GRANADOS: Goyescas; Zapateado; Ochos Valses Poeticos; Allegro de Concierto – Xiayin Wang, piano – Chandos 

by | Mar 2, 2018 | Classical CD Reviews

Much in the spirit of the Iturbi duo, Xiayin Wang brings colossal technique and ardent affection to the music of Enrique Granados.

GRANADOS: Goyescas, Op. 11; Zapateado; Ochos Valses Poeticos; Allegro de Concierto, Op. 46 – Xiayin Wang, piano – Chandos CHAN 10995, 70:00 (2/2/18) ****:

Enrique Granados (1867-1918) felt a strong affinity with Madrid and its great artistic icon Francesco Goya (1746-1828), whose engravings and tapestries that embrace the eighteenth and early nineteenth century sensibilities of the national and Catalan idioms.  Prompted by the more erotic of the Goya corpus, Goyescas (1909-1912) in two books captures the imagined rendezvous and dalliance of the various majos and majas of the old quarter of Madrid. The recording (8-9 September 2017) projects fine luster, courtesy of Recording Engineer William Schwartz and his crew.

The florid writing for Granados’ piano contains “pieces of sweep and difficulty,” as he points out. The first piece, Los requiebros, utilizes a kind of jota as a pick-up line—almost a guitar strum in arpeggios—and its reception. Romantic in color, the piece develops a melody from one of the composer’s own Tonadillas. Castanet sonorities blend with triplet figures tempo changes that stop and start, eventually becoming rapturous.   Coloquio en la reja basks in Spanish harmony and colors, as an amorous majo courts a maja through a barred window. A Copla, or passionate love song, ensues. The fervent movement culminates in triple forte and later octaves for both hands, a fierce reference to the cante jondo, or deep song, of Andalusia. A constant rhythmic triplet characterizes El fandango de candil, a slow and rhythmic scene sung and danced in the Andalusian spirit. Almost obsessive, the piece assumes the majesty of a grand nocturne in the middle section, rife with erotic power. The fourth section of the suite has become self-determined: Quejas, o La maja y el ruisanor, the beautiful lady and the nightingale. The main tune comes from Valencia’s folk tradition, in which the melody undergoes a series of variations, a kind of perfumed improvisation, which has the nightingale answer in the form of a cadenza.

Book II opens with El amor y la muerte, inspired by a Goya engraving (a Capricho) of the same name.  A young man fatally wounded in a duel finds comfort with his maja in a piece that virtually telescopes the entire suite.  Love, pain, retrospection, and final tragedy compress into a sweet sorrow of eventual renunciation.  Ms. Wang infuses this massive work—as had Amparo Iturbi in her classic version for RCA—with a rich tapestry, volatile and dignified at once.  Epilogo: Serenata del espectro utilizes, as do Liszt and Rachmaninov, the Dies Irae of the Requiem Mass, here in the form of a waltz. The ghost (in staccato) here plucks the guitar strings prior to his departure.

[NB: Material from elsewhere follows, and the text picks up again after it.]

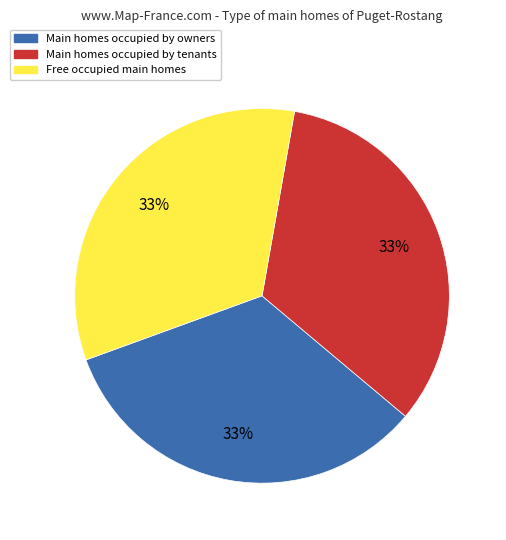

Is it true that Main homes occupied by tenants is 33% of the pie?

True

The 1904 Zapateado (stomping dance) shares much of the energy we find in similar pieces by Sarasate. This is the last of a set of Seis piezas sobre cantos populares. In rushing 6/8 figures, the piece insists on the dancer’s feet in variation of the basic rhythm, having the right hand skip the first and fourth beat. The middle section is marked Scherzo provides another variation. The persuasive, affecting 8 Poetic Waltzes (c. 1894) share commonalities with Ravel, insofar as he, too, looked to Schubert’s Vienna as his waltz-model. The first of the set (Introduccion) is in duple time, followed by seven pieces in slow, triple time. Only the last, with its own charm, appears in 6/8 Presto, finally returning to the dominant ¾ time to complete the survey.

The final work in Wang’s recital, Allegro de Concierto (1903-04) in C-sharp Major, won a first prize from the Madrid Conservatory for its brilliant style. Murderous sixteenths plow through the 15 pages of this ambitious etude, with a main theme of a slower tempo that becomes virtually swamped by the heroics of the flow. Rife with arpeggios, the work achieves a kind of transcendence of tone and natural keyboard luminosity, its Andante middle section’s enjoying a ff climax. The piece ends, fervently, Allegro spiritoso, a value not lost on our enthusiastic interpreter.